#### [TEXT SECTION]
━━━━━━━━

How to Blanch and Freeze Green Beans!: "
found at The Notebook
1. Pick your green beans and clean them thoroughly.
2. Pick off the end of the green bean that was attached to the stem. Some people remove both ends and also snap the bean into several pieces, I have found that snapping off only the one end and keeping the rest of the bean whole will preserve more of the juiciness and crispness of the bean.
3. Boil for 5 minutes (called blanching). This partially cooks the beans but more importantly kills any bacteria that will cause the beans to rot. To do this,get a large pot of water up to a rolling boil. Boil small to medium sized batches of beans at a time (assuming you have a large amount to boil). I like to do my beans in a bunch of small to medium sized batches that way when I bag them for freezing they are in good portion sizes. I like to use a “pasta pot” or a steam pot for boiling my beans. These are deep pots that have a separate steaming or strainer section in them that you can lift your vegetables out of the boiling water instead of dumping the water. Other options are, to scoop out the beans with a slotted spoon, dump the boiling water and vegetables through a colander into another pot, or dump out the boiling water into the sink through a strainer and start a new pot of water boiling.
4. Immediately after you take the beans out of the boiling water, you need to put the hot beans in a “cold bath”. I typically create a cold bath by getting a large bowl or deep pan and fill it with cold water and ice. Then simply dump the hot beans in and mix around to thoroughly chill the beans. This rapid cooling will stop the bean from cooking internally and help preserve some of the texture “crispness” of the bean. You will want to cold water bathe them for the same amount of time that they were boiling. In my case that is 5 minutes.

━━━━━━━━

#### [THE DATA]
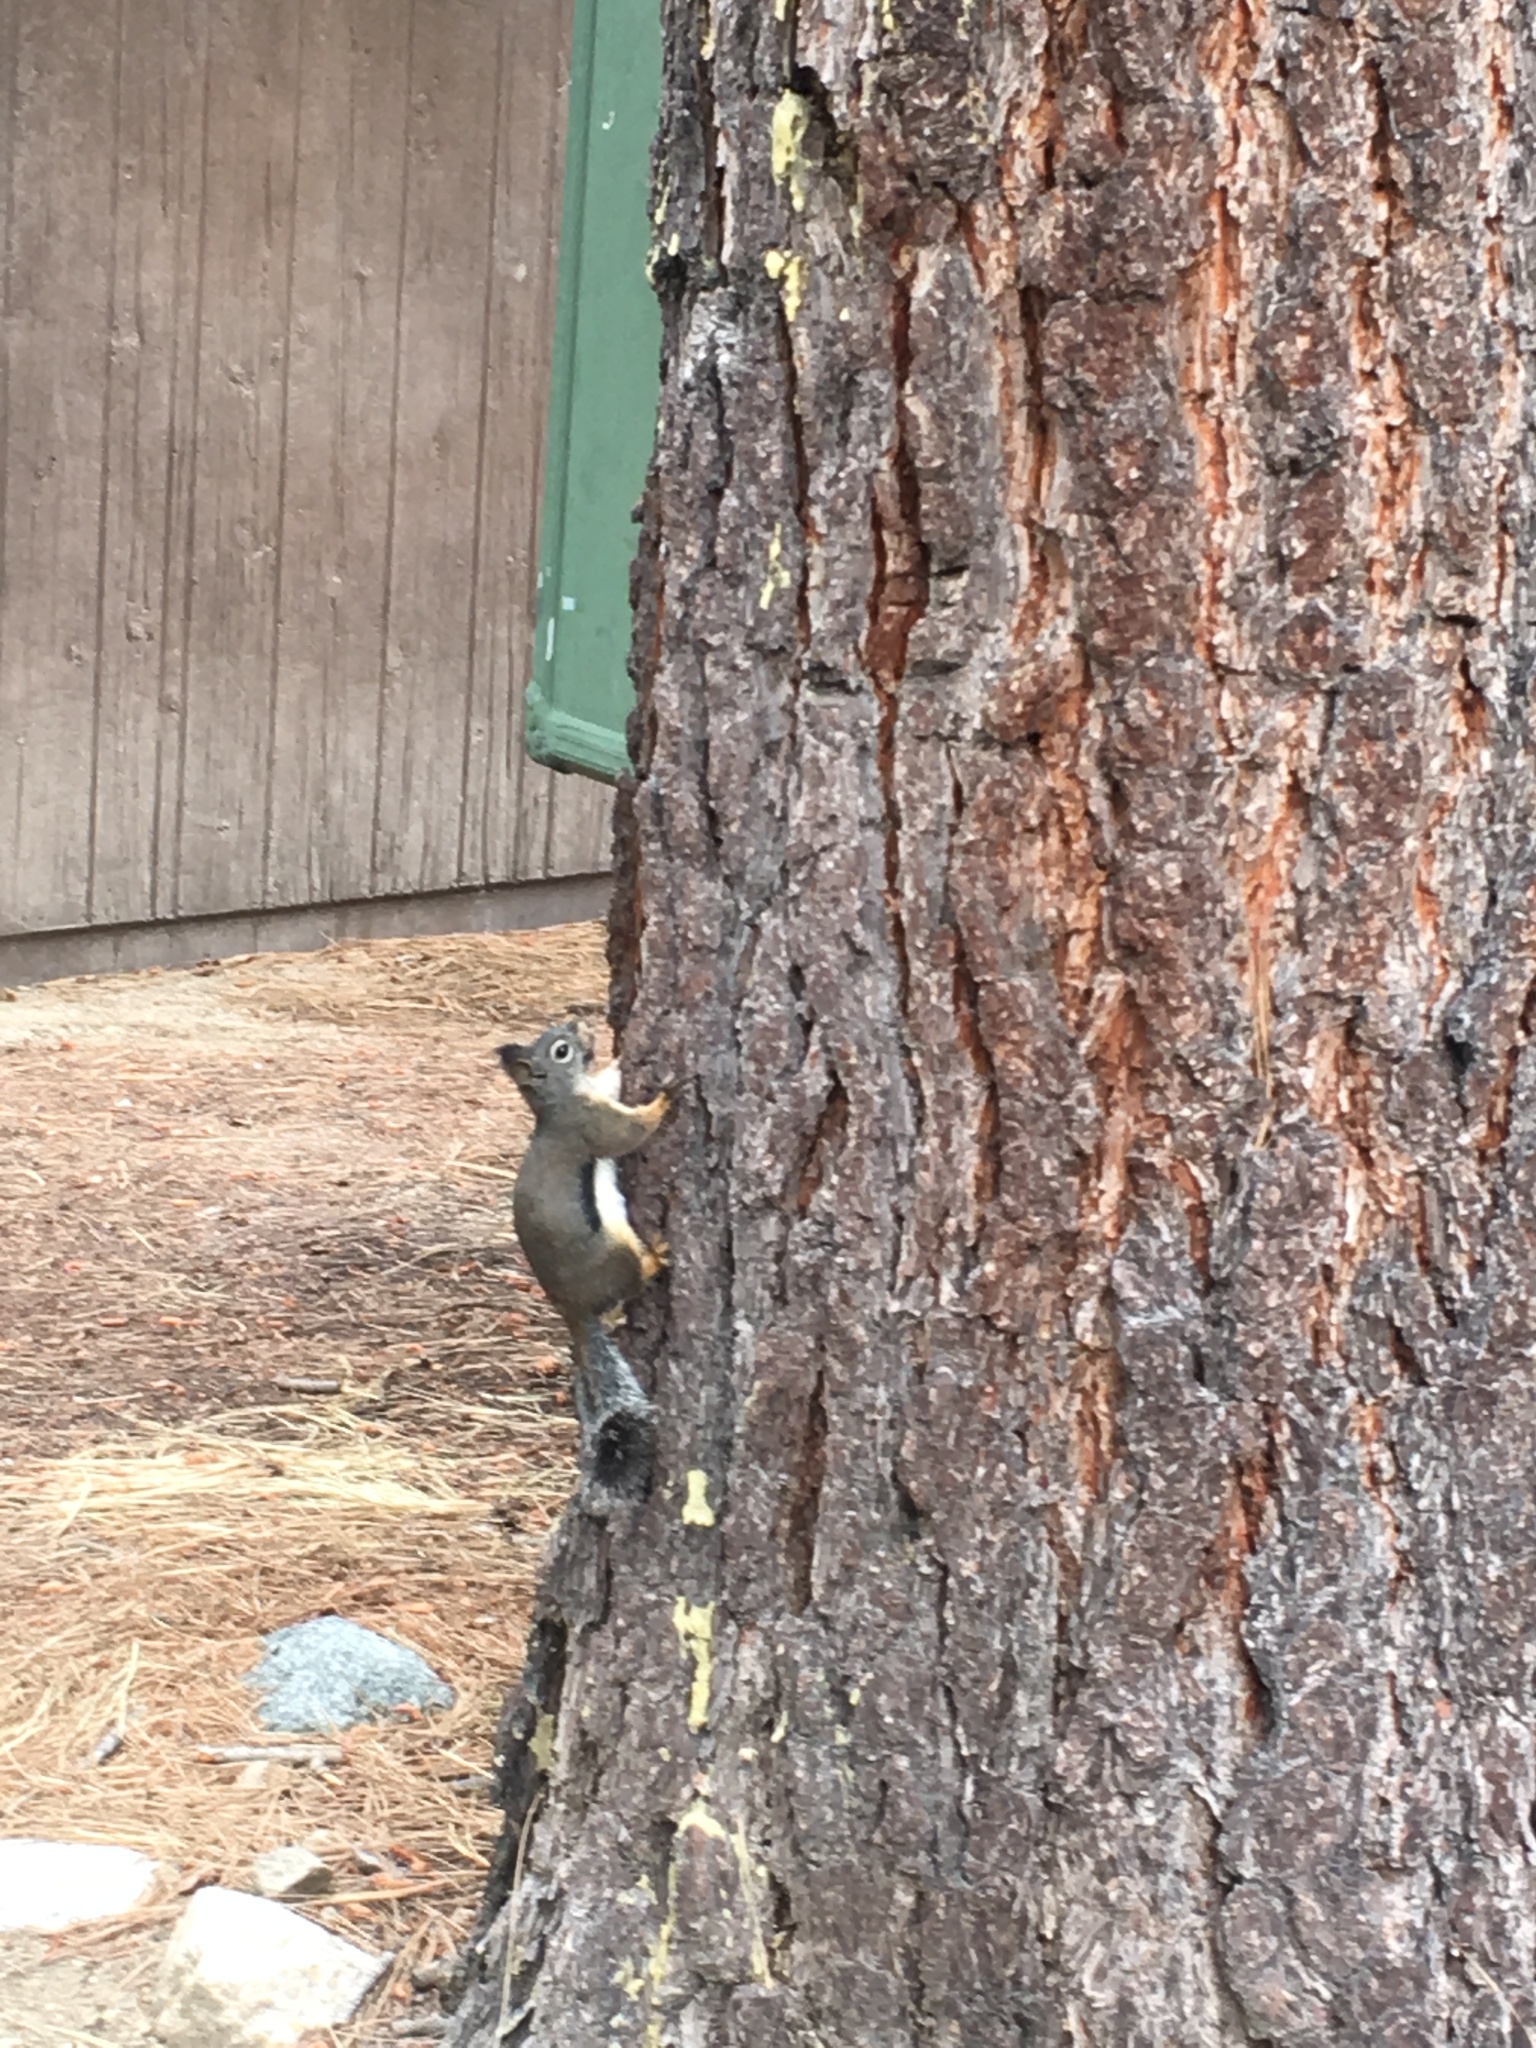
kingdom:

━━━━━━━━

#### [WHAT TO DO]
Continue the green bean blanching and freezing instructions from the end of step 4.

#### [RESPONSE TO THIS EXERCISE]
5. Remove the beans from the cold water bath, strain them, then bag them for freezing. I know some people like to lay the beans out to dry off before they freeze them. I have done this both ways and don’t recognize any glaring differences in eating the final product.
A few things to remember.
1. Use freezer bags. They are thicker and typically seal up better. Freezer bags will often have spaces on the outside to write the contents of the bag in, which brings me to number 2.
2. Label what is frozen and when you froze it. This way, when you are in your freezer grabbing bags of beans to eat, you can grab the oldest ones first.
3. Try to get all of the air out of the bag before sealing, whether you do this by sucking the air out of the bag (as I do) or pressing the bag to empty the air. The systems that suction pack your produce in bags are a great investment.
4. To cook your beans. Simply get a pot of water (large enough to handle the number of beans you are thawing) up to boil and empty the still frozen beans into it. Approximately 5 minutes of boiling should be sufficient. Then strain and serve the beans. Of course during the cooking and straining portions of this process you can add seasonings of your choice. I like to add butter and garlic salt into the boil with my beans. Adding the butter may not be healthy but they taste wonderful.